• EXERCISE OBJECTIVE
Please copy each line below that contains the word "danger".

### EXTRACTED MATERIAL ###

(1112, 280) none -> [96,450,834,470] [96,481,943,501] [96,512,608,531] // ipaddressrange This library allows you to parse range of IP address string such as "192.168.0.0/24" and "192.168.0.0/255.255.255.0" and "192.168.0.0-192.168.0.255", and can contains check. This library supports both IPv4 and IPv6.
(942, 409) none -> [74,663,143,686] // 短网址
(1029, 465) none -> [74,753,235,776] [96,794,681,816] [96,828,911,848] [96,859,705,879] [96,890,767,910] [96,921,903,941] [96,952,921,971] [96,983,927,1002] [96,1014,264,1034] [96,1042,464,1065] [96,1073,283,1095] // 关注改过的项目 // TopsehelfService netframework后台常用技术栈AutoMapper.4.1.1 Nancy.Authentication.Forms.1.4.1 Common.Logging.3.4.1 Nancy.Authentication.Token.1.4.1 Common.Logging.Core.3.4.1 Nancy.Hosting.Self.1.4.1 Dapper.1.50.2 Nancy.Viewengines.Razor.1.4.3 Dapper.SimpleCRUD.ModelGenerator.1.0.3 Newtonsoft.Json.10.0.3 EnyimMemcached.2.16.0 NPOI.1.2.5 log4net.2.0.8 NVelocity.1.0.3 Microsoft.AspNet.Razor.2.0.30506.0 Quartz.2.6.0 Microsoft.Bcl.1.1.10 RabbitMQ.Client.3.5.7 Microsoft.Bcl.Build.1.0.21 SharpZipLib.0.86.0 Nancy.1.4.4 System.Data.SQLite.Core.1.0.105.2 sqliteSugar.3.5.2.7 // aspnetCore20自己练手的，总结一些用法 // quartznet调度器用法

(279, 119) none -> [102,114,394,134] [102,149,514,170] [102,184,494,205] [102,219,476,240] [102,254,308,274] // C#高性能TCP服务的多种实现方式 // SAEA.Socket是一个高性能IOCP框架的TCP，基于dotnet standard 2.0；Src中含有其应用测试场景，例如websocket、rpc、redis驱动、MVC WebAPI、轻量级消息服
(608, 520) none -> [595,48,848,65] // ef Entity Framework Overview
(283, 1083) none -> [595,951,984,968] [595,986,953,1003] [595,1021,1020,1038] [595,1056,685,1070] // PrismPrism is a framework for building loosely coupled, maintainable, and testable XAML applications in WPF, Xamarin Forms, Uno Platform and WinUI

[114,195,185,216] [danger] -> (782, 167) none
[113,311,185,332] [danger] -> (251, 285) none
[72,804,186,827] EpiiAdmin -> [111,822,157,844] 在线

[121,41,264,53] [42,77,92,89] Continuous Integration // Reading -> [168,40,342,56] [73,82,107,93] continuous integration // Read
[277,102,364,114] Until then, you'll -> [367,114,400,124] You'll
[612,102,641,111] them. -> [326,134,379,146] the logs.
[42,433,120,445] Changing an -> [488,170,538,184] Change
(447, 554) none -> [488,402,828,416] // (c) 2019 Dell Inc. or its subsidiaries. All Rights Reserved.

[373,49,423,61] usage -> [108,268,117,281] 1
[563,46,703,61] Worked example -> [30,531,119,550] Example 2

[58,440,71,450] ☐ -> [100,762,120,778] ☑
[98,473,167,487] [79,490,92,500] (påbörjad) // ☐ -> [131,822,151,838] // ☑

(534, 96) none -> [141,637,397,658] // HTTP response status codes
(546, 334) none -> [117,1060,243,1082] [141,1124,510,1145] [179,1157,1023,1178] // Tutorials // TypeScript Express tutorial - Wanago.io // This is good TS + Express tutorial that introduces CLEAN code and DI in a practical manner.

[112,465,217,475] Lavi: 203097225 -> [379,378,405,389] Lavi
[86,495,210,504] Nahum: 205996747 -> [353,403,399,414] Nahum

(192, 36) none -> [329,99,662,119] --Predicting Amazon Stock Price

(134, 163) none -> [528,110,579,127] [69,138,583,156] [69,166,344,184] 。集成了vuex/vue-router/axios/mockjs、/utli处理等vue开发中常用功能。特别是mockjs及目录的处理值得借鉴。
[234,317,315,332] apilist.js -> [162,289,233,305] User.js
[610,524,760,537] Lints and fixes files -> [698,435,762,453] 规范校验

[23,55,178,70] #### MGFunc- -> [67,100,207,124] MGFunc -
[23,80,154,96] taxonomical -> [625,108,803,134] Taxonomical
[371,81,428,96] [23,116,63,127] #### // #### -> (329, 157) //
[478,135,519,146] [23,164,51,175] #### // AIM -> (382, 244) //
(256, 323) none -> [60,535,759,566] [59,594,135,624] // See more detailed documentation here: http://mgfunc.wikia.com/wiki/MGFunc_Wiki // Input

###

• RESULT FOR THIS EXERCISE
[114,195,185,216] [danger] -> (782, 167) none
[113,311,185,332] [danger] -> (251, 285) none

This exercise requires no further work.